-- Document excerpt --
=== Begin Enclosure ===
Written by Jackie Sheehan.

Chinese Academy of Social Sciences vice-director Li Shenming’s article in Seeking Truth, the CCP’s theoretical journal, has caused a stir in China for his assertion that “not a single person was persecuted” in the anti-rightist campaign of the late 1950s. Li acknowledges that 550,000 people were “labelled as rightists”, but apparently does not believe that the consequences of this – loss of jobs, being made the target of every other political campaign for the next 20 years, the ruination of family members’ life chances, and, for several hundred thousand, detention in the labour camps which the Chinese government, after more than 30 years of reform, has still not quite managed to abolish – amounted to persecution.

For this first generation of labour-camp prisoners, detention was indefinite; it would end when years of forced labour in harsh and sometimes dangerous conditions had “reformed” you. In practice, this meant that the rehabilitation which came for many only in the late 1970s was often posthumous, though still welcomed for the cloud it lifted from families. “Rightist” actually became part of China’s system of social control by class designation, so that the status of “rightist” could be inherited, like that of “landlord” or “rich peasant”, by the children of the original offender.

Do the “media controlled by international capital” really exaggerate the harm done by the anti-rightist campaign, as Li claims? The campaign abruptly shut down the brief period in which the open expression of critical views of CCP rule had been encouraged, the 1956-7 Hundred Flowers campaign, in which intellectuals, students, workers and peasants alike had spoken out about issues from day-to-day economic mismanagement to fundamental questions of CCP legitimacy.  As Jerome Cohen has noted, it destroyed the formal legal system that had been under development in China, condemning the country to two decades in which every citizen was vulnerable to persecution by those in power and denied legal protection of their constitutional rights, while the party centre’s “label factory” created category after category of “enemies of the people” who could be denied all basic rights.

The purge, which lasted into the early 1960s, also played a part in the rural famine which killed upwards of 30 million between 1958 and 1961, as many of the experts who might have spotted early warning signs of disaster were in labour camps, and officials still in post had learned the lesson that if they were going to make a mistake, it had better be a mistake to the left, such as excessive zeal in seeking out “hidden” food in villages, rather than one to the right, such as questioning whether a country facing starvation should still be exporting grain to the Soviet Union.
=== End Enclosure ===
-- List of tasks --
• A. Using the article on the anti-rightist campaign, list the consequences of being labeled a rightist that the article says Li Shenming does not count as persecution.
• B. According to the article on the anti-rightist campaign, how many people does Li Shenming acknowledge were labeled as rightists?

-- Provided records --
=== Begin Enclosure ===
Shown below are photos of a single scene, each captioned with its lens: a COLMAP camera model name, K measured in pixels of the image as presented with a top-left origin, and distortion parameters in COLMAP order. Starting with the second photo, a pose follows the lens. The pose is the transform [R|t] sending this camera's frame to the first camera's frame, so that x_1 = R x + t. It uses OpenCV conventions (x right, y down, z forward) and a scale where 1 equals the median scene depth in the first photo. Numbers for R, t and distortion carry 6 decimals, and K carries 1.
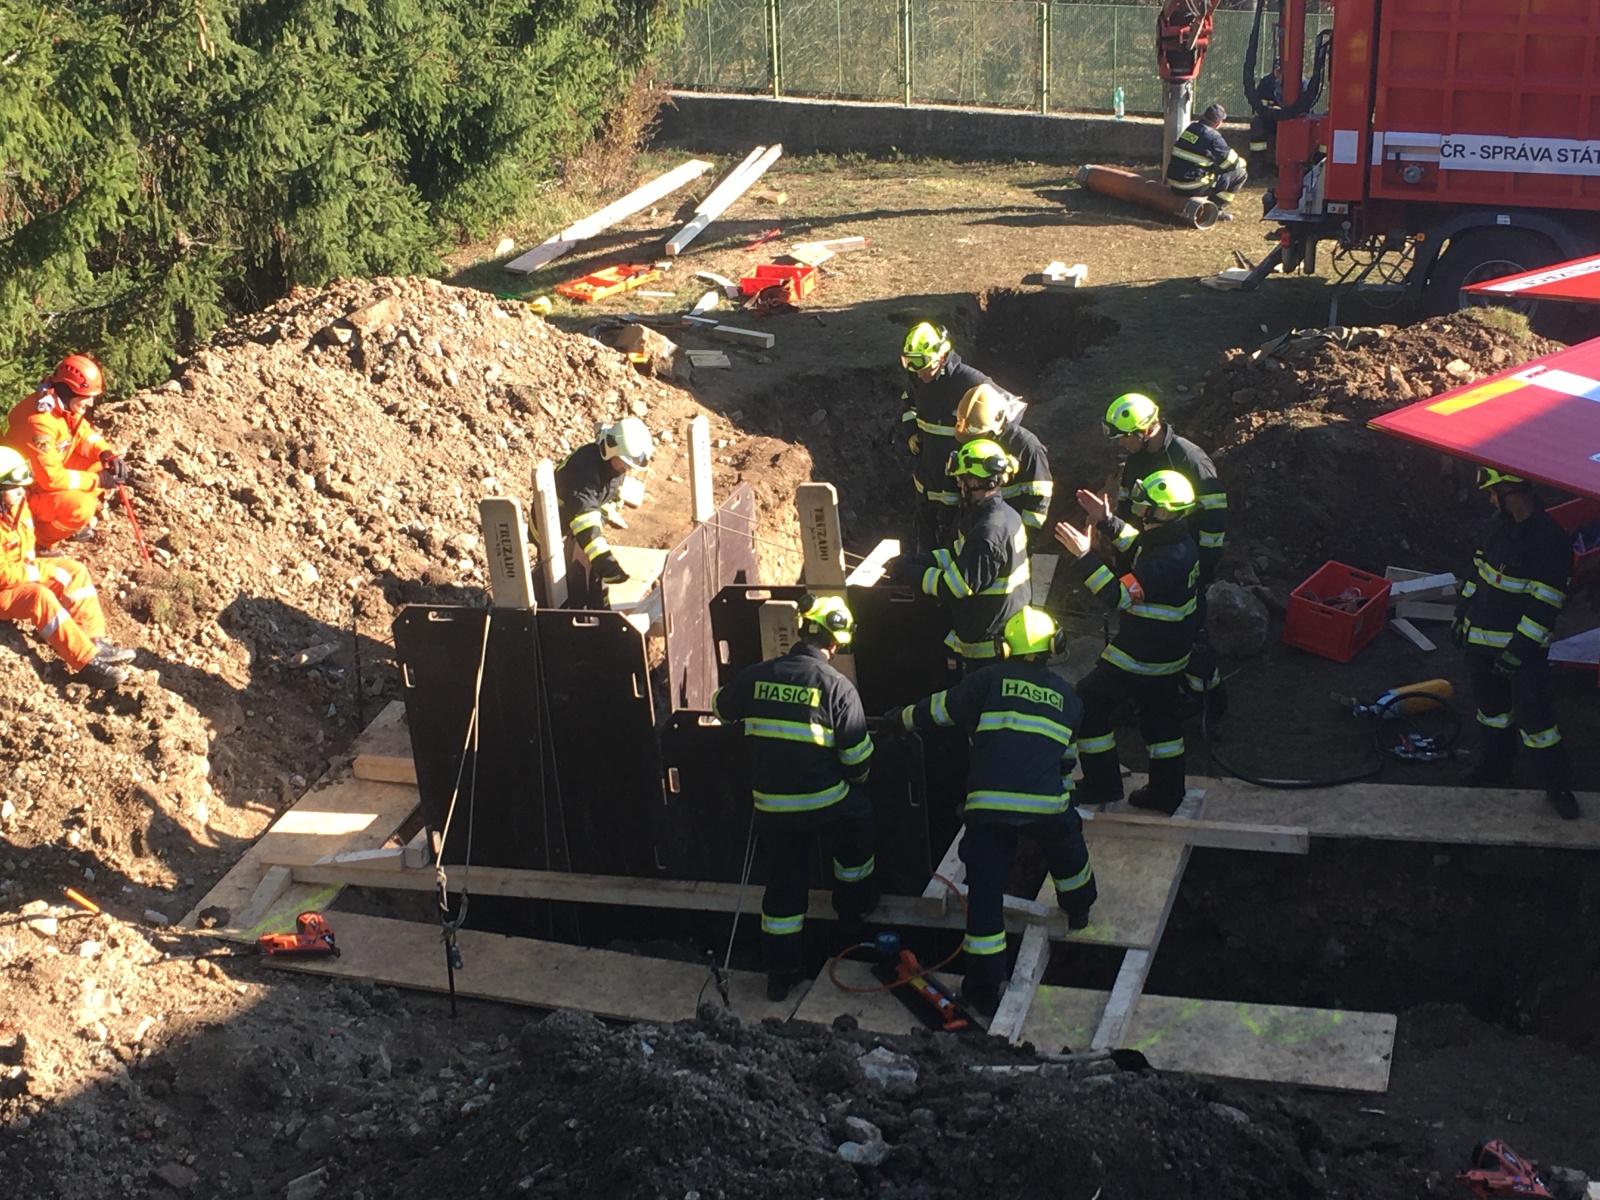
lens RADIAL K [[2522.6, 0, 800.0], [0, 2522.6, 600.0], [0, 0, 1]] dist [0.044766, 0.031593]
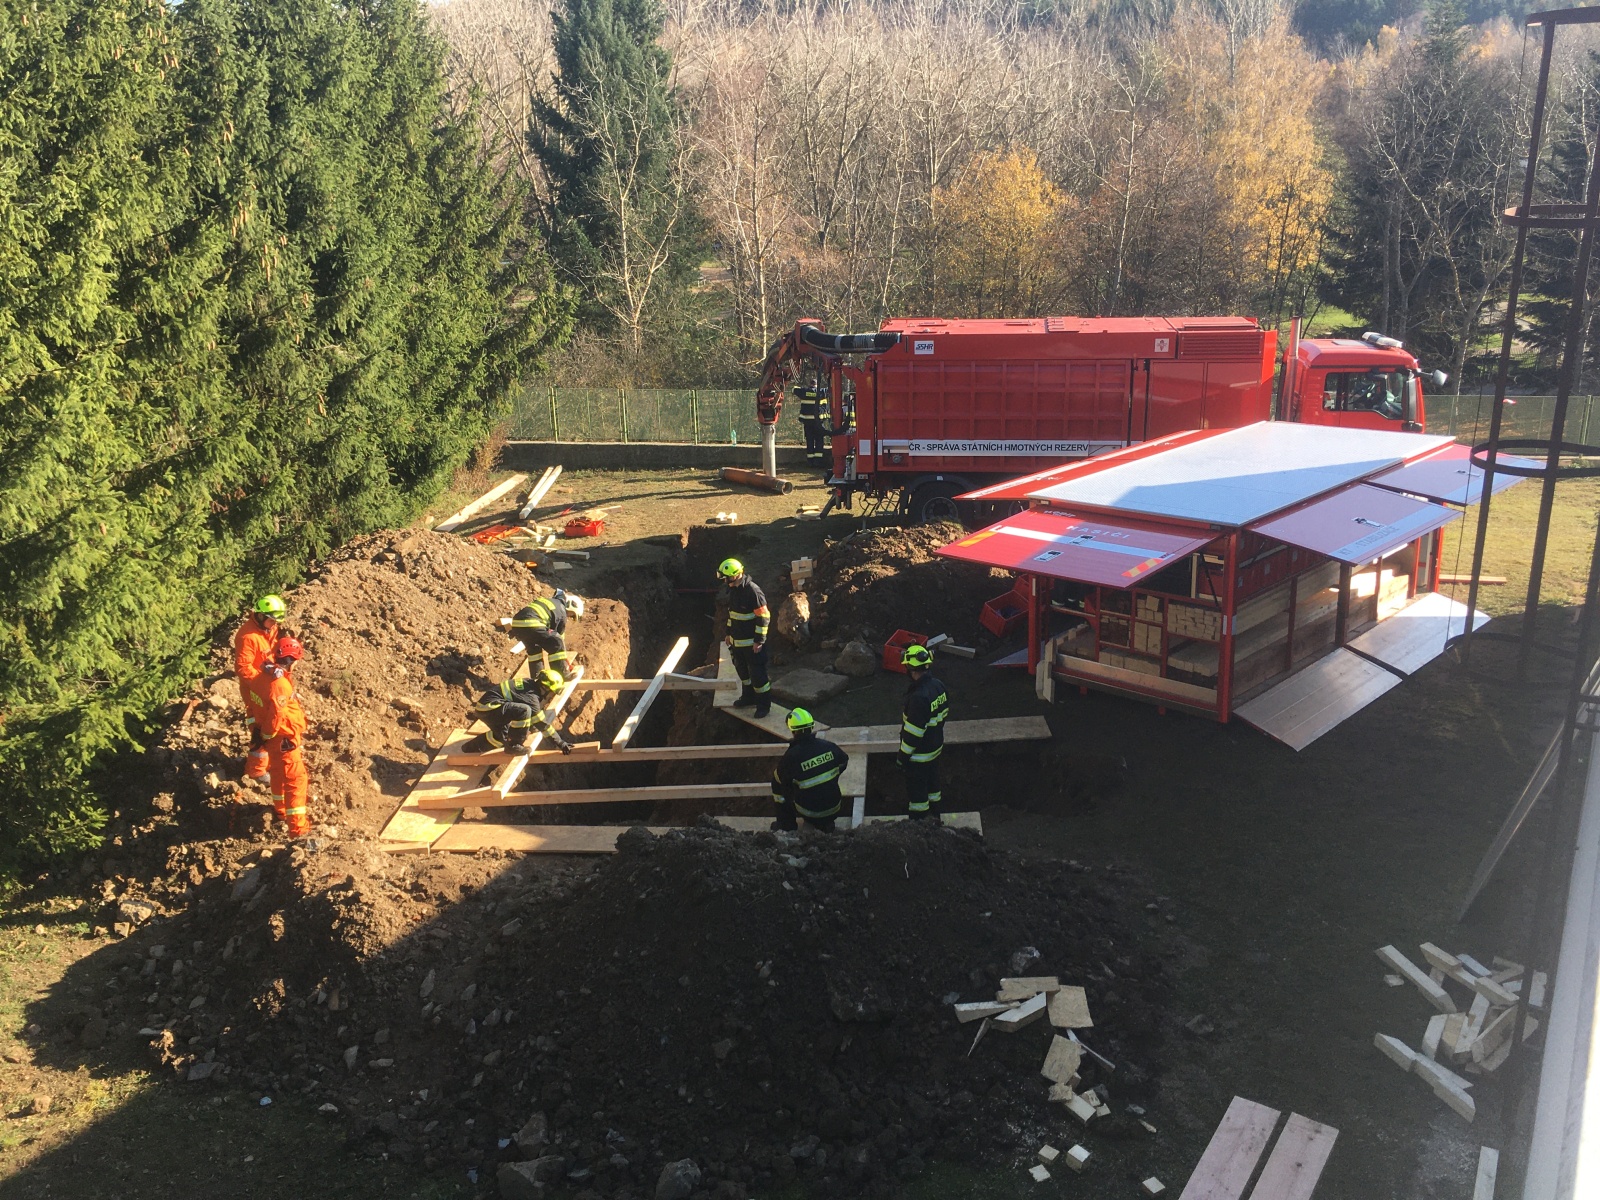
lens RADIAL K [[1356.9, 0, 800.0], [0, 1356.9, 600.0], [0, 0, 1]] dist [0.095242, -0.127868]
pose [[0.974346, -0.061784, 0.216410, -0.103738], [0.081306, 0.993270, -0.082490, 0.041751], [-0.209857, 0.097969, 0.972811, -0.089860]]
=== End Enclosure ===
=== Begin Enclosure ===
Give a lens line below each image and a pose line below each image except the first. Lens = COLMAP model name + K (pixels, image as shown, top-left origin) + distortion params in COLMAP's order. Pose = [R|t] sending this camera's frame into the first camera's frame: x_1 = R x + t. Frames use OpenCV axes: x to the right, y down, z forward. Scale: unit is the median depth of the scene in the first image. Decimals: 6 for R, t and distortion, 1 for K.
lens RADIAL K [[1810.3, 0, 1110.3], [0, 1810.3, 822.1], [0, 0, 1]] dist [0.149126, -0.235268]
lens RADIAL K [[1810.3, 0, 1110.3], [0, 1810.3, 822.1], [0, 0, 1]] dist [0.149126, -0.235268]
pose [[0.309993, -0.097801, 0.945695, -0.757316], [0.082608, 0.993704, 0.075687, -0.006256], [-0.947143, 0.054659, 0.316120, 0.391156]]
=== End Enclosure ===
-- Responses for each task --
• A.
- Loss of jobs
- Being made the target of every other political campaign for the next 20 years
- The ruination of family members' life chances
- For several hundred thousand, detention in the labour camps

• B. 550,000 people.